◆ **What is being asked**: Reproduce every entry exactly as written.

◆ **Information shown**:

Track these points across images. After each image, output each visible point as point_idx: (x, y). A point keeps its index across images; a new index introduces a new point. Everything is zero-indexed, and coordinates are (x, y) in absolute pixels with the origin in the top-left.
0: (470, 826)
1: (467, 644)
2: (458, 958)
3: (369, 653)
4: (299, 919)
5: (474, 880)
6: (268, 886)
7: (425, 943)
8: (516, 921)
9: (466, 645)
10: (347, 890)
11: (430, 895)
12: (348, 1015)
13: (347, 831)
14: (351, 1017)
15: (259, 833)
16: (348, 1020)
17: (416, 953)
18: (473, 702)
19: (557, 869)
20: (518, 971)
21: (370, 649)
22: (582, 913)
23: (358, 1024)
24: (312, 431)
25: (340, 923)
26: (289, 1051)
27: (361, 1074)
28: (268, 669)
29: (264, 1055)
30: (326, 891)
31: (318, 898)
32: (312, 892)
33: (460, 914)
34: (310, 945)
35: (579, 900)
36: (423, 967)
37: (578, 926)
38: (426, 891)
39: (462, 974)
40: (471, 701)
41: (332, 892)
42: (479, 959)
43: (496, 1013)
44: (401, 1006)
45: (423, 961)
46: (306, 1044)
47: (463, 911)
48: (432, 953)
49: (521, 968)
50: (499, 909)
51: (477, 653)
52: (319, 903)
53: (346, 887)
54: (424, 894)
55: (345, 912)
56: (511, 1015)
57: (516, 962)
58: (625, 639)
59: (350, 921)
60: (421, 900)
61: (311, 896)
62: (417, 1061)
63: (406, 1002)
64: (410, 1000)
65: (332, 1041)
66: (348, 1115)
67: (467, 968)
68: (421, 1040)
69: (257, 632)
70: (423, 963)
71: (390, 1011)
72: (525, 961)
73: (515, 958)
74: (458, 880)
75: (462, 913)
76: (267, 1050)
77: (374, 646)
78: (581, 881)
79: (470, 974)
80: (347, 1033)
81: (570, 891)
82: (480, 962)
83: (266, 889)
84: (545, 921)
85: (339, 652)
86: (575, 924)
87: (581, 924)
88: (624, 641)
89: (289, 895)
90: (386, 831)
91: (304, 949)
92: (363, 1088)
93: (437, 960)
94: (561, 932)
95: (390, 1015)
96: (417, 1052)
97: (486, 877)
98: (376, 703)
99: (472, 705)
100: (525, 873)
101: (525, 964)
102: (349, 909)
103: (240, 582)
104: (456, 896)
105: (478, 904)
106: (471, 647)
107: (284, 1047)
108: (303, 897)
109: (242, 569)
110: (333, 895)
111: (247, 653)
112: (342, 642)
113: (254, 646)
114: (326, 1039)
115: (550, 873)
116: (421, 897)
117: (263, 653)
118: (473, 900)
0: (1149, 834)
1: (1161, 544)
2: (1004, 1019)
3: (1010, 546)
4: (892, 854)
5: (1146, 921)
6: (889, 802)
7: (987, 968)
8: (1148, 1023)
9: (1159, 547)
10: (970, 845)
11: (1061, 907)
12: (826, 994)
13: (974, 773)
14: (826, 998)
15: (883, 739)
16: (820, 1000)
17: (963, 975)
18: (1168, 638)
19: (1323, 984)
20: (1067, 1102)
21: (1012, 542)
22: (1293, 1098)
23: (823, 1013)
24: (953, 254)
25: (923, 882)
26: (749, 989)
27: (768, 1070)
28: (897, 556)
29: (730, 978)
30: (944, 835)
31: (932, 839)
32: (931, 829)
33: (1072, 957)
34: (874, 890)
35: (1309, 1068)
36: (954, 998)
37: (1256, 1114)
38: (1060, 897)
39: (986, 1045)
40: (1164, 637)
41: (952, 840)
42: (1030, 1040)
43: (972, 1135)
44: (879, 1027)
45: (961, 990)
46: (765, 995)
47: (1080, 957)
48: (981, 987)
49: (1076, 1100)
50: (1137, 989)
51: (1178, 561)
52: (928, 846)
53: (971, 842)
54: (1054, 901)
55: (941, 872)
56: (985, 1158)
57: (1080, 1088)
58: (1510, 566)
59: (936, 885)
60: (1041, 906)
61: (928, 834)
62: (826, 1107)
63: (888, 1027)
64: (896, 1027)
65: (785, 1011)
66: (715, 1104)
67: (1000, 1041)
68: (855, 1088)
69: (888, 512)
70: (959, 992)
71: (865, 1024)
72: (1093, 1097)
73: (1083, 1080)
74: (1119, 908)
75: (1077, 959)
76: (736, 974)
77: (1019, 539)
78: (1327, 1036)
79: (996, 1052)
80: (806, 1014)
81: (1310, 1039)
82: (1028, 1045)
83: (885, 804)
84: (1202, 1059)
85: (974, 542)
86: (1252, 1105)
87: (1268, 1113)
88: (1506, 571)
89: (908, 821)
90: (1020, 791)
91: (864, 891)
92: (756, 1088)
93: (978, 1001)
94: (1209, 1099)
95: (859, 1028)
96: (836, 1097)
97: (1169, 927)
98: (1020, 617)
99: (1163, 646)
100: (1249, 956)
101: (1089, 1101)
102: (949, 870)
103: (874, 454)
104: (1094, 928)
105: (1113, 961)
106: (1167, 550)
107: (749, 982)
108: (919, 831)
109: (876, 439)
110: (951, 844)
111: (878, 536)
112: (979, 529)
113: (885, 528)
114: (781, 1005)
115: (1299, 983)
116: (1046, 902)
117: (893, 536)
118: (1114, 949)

◆ **Solved problem**:
Track these points across images. After each image, output each visible point as point_idx: (x, y). A point keeps its index across images; a new index introduces a new point. Everything is zero-indexed, and coordinates are (x, y) in absolute pixels with the origin in the top-left.
0: (470, 826)
1: (467, 644)
2: (458, 958)
3: (369, 653)
4: (299, 919)
5: (474, 880)
6: (268, 886)
7: (425, 943)
8: (516, 921)
9: (466, 645)
10: (347, 890)
11: (430, 895)
12: (348, 1015)
13: (347, 831)
14: (351, 1017)
15: (259, 833)
16: (348, 1020)
17: (416, 953)
18: (473, 702)
19: (557, 869)
20: (518, 971)
21: (370, 649)
22: (582, 913)
23: (358, 1024)
24: (312, 431)
25: (340, 923)
26: (289, 1051)
27: (361, 1074)
28: (268, 669)
29: (264, 1055)
30: (326, 891)
31: (318, 898)
32: (312, 892)
33: (460, 914)
34: (310, 945)
35: (579, 900)
36: (423, 967)
37: (578, 926)
38: (426, 891)
39: (462, 974)
40: (471, 701)
41: (332, 892)
42: (479, 959)
43: (496, 1013)
44: (401, 1006)
45: (423, 961)
46: (306, 1044)
47: (463, 911)
48: (432, 953)
49: (521, 968)
50: (499, 909)
51: (477, 653)
52: (319, 903)
53: (346, 887)
54: (424, 894)
55: (345, 912)
56: (511, 1015)
57: (516, 962)
58: (625, 639)
59: (350, 921)
60: (421, 900)
61: (311, 896)
62: (417, 1061)
63: (406, 1002)
64: (410, 1000)
65: (332, 1041)
66: (348, 1115)
67: (467, 968)
68: (421, 1040)
69: (257, 632)
70: (423, 963)
71: (390, 1011)
72: (525, 961)
73: (515, 958)
74: (458, 880)
75: (462, 913)
76: (267, 1050)
77: (374, 646)
78: (581, 881)
79: (470, 974)
80: (347, 1033)
81: (570, 891)
82: (480, 962)
83: (266, 889)
84: (545, 921)
85: (339, 652)
86: (575, 924)
87: (581, 924)
88: (624, 641)
89: (289, 895)
90: (386, 831)
91: (304, 949)
92: (363, 1088)
93: (437, 960)
94: (561, 932)
95: (390, 1015)
96: (417, 1052)
97: (486, 877)
98: (376, 703)
99: (472, 705)
100: (525, 873)
101: (525, 964)
102: (349, 909)
103: (240, 582)
104: (456, 896)
105: (478, 904)
106: (471, 647)
107: (284, 1047)
108: (303, 897)
109: (242, 569)
110: (333, 895)
111: (247, 653)
112: (342, 642)
113: (254, 646)
114: (326, 1039)
115: (550, 873)
116: (421, 897)
117: (263, 653)
118: (473, 900)
0: (1149, 834)
1: (1161, 544)
2: (1004, 1019)
3: (1010, 546)
4: (892, 854)
5: (1146, 921)
6: (889, 802)
7: (987, 968)
8: (1148, 1023)
9: (1159, 547)
10: (970, 845)
11: (1061, 907)
12: (826, 994)
13: (974, 773)
14: (826, 998)
15: (883, 739)
16: (820, 1000)
17: (963, 975)
18: (1168, 638)
19: (1323, 984)
20: (1067, 1102)
21: (1012, 542)
22: (1293, 1098)
23: (823, 1013)
24: (953, 254)
25: (923, 882)
26: (749, 989)
27: (768, 1070)
28: (897, 556)
29: (730, 978)
30: (944, 835)
31: (932, 839)
32: (931, 829)
33: (1072, 957)
34: (874, 890)
35: (1309, 1068)
36: (954, 998)
37: (1256, 1114)
38: (1060, 897)
39: (986, 1045)
40: (1164, 637)
41: (952, 840)
42: (1030, 1040)
43: (972, 1135)
44: (879, 1027)
45: (961, 990)
46: (765, 995)
47: (1080, 957)
48: (981, 987)
49: (1076, 1100)
50: (1137, 989)
51: (1178, 561)
52: (928, 846)
53: (971, 842)
54: (1054, 901)
55: (941, 872)
56: (985, 1158)
57: (1080, 1088)
58: (1510, 566)
59: (936, 885)
60: (1041, 906)
61: (928, 834)
62: (826, 1107)
63: (888, 1027)
64: (896, 1027)
65: (785, 1011)
66: (715, 1104)
67: (1000, 1041)
68: (855, 1088)
69: (888, 512)
70: (959, 992)
71: (865, 1024)
72: (1093, 1097)
73: (1083, 1080)
74: (1119, 908)
75: (1077, 959)
76: (736, 974)
77: (1019, 539)
78: (1327, 1036)
79: (996, 1052)
80: (806, 1014)
81: (1310, 1039)
82: (1028, 1045)
83: (885, 804)
84: (1202, 1059)
85: (974, 542)
86: (1252, 1105)
87: (1268, 1113)
88: (1506, 571)
89: (908, 821)
90: (1020, 791)
91: (864, 891)
92: (756, 1088)
93: (978, 1001)
94: (1209, 1099)
95: (859, 1028)
96: (836, 1097)
97: (1169, 927)
98: (1020, 617)
99: (1163, 646)
100: (1249, 956)
101: (1089, 1101)
102: (949, 870)
103: (874, 454)
104: (1094, 928)
105: (1113, 961)
106: (1167, 550)
107: (749, 982)
108: (919, 831)
109: (876, 439)
110: (951, 844)
111: (878, 536)
112: (979, 529)
113: (885, 528)
114: (781, 1005)
115: (1299, 983)
116: (1046, 902)
117: (893, 536)
118: (1114, 949)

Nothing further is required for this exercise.